How to use the calculator
- Paste a protein sequence in one-letter amino acid code.
- Enter how many disulfide bonds are expected in your folded/oxidized state.
- Optionally enter concentration (µM) and path length to predict A280.
- Optionally provide molecular weight to get mass extinction coefficient.
- Click Calculate to view residue counts, ε280, and derived values.
Example
Suppose your sequence has 2 Trp, 5 Tyr, and 1 disulfide bond. Then:
ε280 = (5500 × 2) + (1490 × 5) + (125 × 1) = 18,575 M-1cm-1
At 20 µM in a 1 cm cuvette, predicted absorbance is: A280 = 18,575 × 20×10-6 × 1 = 0.372
Quick interpretation guide
| Range of ε280 (M-1cm-1) | Typical interpretation |
|---|---|
| < 5,000 | Low aromatic content; UV quantification may be less sensitive. |
| 5,000 – 30,000 | Common range for many soluble enzymes and domains. |
| > 30,000 | High aromatic content or larger proteins; usually strong UV signal. |
Practical lab tips for better A280 quantification
- Blank with the exact buffer used for your protein sample.

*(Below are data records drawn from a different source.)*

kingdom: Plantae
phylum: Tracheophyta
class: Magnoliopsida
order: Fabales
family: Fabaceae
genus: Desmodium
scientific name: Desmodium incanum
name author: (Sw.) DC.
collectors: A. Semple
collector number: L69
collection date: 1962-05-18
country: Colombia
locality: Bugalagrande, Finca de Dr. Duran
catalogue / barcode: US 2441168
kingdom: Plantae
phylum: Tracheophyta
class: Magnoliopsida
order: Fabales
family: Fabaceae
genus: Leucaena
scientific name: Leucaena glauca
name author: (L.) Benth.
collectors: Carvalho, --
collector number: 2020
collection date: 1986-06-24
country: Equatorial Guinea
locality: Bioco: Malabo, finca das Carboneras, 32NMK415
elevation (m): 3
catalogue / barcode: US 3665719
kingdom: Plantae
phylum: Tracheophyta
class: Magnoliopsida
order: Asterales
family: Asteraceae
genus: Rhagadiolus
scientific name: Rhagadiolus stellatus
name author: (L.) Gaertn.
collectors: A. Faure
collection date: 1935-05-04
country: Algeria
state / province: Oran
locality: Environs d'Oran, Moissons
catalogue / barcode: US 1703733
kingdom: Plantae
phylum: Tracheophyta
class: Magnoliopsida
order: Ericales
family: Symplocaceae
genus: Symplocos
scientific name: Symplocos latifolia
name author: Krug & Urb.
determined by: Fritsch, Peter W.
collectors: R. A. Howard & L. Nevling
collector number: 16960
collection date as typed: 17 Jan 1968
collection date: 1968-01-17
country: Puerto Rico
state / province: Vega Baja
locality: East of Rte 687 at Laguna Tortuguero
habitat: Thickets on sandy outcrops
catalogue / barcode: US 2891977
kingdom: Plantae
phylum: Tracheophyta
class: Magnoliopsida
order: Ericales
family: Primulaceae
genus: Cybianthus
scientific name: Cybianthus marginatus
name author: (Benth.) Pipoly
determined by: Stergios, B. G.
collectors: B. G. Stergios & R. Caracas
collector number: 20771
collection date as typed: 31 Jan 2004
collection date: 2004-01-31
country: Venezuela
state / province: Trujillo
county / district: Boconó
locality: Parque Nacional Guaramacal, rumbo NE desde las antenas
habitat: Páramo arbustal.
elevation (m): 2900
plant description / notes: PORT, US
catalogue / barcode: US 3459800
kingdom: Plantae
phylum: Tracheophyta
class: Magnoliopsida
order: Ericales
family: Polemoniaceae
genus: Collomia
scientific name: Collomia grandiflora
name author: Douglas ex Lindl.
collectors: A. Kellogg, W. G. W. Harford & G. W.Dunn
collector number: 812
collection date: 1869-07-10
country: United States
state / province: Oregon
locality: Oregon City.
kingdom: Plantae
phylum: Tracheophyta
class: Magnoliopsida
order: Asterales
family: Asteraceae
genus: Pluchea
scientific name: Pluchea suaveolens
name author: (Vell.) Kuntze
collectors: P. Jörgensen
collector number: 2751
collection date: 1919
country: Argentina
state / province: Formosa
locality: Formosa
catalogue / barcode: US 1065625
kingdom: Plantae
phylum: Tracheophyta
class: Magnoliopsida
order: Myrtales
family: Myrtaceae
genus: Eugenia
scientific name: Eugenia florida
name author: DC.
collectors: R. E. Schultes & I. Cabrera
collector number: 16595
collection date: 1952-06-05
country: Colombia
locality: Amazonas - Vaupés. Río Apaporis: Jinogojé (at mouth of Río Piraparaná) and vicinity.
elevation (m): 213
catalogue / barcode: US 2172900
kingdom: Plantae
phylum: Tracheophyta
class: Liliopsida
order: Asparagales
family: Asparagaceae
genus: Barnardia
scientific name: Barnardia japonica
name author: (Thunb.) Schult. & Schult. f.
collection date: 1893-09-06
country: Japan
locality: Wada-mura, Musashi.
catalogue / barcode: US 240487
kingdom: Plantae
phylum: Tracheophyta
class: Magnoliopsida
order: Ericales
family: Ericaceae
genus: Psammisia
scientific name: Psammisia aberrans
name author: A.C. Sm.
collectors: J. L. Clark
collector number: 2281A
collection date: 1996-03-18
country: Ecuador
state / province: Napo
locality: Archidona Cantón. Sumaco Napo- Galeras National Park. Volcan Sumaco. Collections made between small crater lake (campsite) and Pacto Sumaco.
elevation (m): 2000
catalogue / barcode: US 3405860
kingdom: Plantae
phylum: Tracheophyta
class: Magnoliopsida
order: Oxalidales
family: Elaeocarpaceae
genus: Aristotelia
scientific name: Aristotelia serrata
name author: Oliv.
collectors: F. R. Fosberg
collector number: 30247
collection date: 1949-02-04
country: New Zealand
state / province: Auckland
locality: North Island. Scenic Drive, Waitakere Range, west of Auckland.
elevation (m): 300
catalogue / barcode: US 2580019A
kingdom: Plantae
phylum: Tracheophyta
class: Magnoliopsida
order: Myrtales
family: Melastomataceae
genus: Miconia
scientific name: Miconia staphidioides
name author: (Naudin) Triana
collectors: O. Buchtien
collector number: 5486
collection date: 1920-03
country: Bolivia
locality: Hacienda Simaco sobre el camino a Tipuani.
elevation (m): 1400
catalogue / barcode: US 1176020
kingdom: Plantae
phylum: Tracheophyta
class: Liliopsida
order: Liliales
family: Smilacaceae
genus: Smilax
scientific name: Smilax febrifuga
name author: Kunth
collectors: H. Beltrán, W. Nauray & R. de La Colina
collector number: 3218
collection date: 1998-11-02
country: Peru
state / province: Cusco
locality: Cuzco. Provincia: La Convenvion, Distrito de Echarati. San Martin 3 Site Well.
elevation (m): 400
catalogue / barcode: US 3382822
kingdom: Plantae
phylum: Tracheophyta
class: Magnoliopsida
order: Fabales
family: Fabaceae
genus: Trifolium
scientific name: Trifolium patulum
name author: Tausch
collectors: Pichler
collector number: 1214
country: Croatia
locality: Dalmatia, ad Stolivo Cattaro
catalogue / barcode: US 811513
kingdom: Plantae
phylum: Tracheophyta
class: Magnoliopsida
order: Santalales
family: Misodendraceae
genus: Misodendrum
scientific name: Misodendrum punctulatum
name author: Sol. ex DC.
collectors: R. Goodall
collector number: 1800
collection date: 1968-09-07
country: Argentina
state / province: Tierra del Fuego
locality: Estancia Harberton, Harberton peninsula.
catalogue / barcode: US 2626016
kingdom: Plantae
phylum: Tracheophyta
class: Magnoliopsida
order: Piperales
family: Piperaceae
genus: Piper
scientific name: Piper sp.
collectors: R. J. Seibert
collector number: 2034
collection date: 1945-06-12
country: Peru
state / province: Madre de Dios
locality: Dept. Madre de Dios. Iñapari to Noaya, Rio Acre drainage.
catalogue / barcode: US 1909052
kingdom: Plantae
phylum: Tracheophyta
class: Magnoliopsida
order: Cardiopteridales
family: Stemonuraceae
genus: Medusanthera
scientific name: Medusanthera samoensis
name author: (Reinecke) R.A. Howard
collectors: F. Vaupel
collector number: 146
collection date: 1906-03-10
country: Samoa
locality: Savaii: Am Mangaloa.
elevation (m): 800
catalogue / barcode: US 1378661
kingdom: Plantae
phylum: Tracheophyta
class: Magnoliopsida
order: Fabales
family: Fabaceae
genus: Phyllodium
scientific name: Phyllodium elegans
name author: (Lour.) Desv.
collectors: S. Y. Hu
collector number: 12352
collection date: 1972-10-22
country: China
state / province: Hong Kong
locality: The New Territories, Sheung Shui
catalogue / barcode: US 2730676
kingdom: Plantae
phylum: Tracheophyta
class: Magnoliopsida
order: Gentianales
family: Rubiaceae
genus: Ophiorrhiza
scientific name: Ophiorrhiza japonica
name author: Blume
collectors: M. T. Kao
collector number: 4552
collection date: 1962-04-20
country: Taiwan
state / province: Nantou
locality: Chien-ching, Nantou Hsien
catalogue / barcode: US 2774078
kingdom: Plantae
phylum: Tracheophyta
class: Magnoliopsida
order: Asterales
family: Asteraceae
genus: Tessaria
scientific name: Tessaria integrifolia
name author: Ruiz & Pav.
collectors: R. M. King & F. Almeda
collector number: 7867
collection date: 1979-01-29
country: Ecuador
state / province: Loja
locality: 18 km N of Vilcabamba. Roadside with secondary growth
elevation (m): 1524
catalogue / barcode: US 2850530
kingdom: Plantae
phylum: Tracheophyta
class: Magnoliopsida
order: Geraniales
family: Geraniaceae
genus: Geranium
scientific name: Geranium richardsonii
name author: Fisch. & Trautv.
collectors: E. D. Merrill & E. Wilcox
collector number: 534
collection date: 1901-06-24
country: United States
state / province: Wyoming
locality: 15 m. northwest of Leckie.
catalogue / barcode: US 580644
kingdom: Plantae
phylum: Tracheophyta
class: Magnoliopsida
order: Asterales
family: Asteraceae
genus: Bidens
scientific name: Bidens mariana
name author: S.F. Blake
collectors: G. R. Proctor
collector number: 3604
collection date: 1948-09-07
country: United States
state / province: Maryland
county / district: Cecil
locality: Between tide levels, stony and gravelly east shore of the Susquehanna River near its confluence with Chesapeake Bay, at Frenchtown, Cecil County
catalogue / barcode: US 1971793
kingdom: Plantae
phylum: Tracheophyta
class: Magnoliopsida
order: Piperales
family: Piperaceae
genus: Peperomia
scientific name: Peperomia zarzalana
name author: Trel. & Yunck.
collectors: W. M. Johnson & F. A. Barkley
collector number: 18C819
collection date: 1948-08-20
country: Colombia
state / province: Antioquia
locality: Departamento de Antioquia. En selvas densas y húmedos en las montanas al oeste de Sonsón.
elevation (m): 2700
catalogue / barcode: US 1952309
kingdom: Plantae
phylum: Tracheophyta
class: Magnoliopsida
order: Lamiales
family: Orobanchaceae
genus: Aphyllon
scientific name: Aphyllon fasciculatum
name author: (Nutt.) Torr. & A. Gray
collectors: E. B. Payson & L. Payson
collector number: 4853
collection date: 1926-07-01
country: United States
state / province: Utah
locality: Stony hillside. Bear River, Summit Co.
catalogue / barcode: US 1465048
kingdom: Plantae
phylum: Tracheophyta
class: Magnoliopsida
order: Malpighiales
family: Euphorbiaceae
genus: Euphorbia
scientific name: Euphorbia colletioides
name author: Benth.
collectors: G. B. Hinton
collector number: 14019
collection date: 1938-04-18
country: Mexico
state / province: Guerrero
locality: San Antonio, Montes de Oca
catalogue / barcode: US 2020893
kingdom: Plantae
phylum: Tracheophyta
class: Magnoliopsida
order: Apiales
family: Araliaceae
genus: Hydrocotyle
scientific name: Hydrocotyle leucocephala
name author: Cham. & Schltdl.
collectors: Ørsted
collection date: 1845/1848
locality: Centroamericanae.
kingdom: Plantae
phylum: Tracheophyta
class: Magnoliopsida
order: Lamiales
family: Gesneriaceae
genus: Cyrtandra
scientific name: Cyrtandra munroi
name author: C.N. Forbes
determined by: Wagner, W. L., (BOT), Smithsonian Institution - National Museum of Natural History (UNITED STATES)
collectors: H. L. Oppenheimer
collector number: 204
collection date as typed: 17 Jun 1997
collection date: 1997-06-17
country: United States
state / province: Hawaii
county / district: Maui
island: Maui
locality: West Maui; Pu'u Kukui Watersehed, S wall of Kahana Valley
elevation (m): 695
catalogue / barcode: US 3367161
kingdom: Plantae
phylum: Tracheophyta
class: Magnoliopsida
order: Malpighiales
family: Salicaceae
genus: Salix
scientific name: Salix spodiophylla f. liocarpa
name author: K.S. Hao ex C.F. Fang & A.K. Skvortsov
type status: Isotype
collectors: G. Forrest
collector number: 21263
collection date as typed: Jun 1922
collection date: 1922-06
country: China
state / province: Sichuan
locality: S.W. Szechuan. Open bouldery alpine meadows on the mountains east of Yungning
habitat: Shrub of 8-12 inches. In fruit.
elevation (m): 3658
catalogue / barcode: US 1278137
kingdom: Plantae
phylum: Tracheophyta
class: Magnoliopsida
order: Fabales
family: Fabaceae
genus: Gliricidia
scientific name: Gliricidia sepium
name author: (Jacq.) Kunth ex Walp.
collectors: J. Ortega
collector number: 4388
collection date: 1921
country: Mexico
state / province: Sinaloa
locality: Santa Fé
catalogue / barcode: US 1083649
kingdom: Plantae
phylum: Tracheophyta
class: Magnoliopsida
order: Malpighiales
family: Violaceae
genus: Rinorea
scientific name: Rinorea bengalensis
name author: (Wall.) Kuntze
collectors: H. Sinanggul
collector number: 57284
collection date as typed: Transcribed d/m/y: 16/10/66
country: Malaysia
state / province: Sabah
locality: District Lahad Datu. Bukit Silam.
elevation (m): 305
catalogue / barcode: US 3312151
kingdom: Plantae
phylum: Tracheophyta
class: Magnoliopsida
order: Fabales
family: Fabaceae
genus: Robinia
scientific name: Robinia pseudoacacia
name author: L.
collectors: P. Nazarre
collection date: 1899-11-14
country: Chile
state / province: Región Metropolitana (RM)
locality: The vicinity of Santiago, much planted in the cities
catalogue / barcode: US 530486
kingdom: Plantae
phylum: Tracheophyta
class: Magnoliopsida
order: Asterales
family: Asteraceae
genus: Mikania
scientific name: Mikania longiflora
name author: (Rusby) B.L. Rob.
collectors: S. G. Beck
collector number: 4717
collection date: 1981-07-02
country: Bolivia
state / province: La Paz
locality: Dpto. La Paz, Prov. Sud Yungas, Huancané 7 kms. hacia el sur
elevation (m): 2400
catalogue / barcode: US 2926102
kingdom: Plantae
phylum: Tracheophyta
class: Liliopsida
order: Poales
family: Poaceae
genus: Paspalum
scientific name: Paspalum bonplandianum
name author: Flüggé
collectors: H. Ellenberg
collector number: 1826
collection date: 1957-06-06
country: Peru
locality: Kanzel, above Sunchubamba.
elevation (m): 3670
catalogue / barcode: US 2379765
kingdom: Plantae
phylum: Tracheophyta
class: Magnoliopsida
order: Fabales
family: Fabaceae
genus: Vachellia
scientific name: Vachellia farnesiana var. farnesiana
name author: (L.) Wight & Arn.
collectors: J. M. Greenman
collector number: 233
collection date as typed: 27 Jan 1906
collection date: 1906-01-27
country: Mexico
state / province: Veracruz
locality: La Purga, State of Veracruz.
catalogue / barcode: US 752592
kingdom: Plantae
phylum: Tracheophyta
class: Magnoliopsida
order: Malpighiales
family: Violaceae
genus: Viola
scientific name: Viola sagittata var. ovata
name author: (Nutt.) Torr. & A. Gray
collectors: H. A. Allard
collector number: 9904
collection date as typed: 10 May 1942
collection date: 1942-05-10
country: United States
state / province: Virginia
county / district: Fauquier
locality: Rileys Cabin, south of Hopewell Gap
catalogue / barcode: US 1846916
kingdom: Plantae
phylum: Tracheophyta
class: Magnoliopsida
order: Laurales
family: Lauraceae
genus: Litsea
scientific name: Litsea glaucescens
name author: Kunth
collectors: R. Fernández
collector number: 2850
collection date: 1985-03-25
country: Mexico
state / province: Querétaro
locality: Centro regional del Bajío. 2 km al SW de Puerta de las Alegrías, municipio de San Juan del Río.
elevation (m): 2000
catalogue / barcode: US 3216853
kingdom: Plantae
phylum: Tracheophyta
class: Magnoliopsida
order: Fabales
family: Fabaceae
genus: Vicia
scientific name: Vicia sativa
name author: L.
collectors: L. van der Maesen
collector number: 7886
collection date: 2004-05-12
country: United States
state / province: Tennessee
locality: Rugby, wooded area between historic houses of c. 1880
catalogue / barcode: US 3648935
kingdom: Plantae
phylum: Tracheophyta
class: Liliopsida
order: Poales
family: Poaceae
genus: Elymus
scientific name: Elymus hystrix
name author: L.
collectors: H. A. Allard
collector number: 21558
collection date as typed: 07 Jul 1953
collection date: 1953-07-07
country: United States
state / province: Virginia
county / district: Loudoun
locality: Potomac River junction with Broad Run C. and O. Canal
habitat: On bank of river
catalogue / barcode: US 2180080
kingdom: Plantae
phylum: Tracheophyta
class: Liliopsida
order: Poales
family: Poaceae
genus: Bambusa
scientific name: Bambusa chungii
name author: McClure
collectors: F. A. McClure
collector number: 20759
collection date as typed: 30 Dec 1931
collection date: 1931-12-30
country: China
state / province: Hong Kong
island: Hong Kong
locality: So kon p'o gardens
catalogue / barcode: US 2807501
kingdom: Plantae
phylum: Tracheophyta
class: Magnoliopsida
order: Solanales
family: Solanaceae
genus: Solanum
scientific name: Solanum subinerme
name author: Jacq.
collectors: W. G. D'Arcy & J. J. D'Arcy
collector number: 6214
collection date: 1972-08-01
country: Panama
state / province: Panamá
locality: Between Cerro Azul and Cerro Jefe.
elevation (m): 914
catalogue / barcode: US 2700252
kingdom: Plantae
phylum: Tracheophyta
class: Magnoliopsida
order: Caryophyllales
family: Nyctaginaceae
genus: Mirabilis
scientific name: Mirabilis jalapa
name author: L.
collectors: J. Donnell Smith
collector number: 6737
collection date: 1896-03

- Avoid nucleic acid contamination; DNA/RNA absorb strongly near 260 nm and can skew readings.
- Keep absorbance in the linear instrument range (often around 0.1 to 1.0).
- Use accurate path length, especially in microvolume spectrophotometers.
- Remember that sequence-based values are estimates; validate experimentally when precision matters.
Frequently asked questions
Why is my predicted extinction coefficient near zero?
Proteins with few or no Trp/Tyr residues can have very low absorbance at 280 nm. In such cases, consider alternative quantification methods (BCA, Bradford, amino acid analysis, or absorbance at other wavelengths if relevant).
Should I count all cysteines as disulfides?
No. Only cysteine residues that form disulfide bonds contribute as cystine. Free thiols do not receive the +125 term.
Is this calculator valid for peptides?
Yes, as long as sequence is known. For very short peptides, measurement uncertainty can dominate, so verify with standards.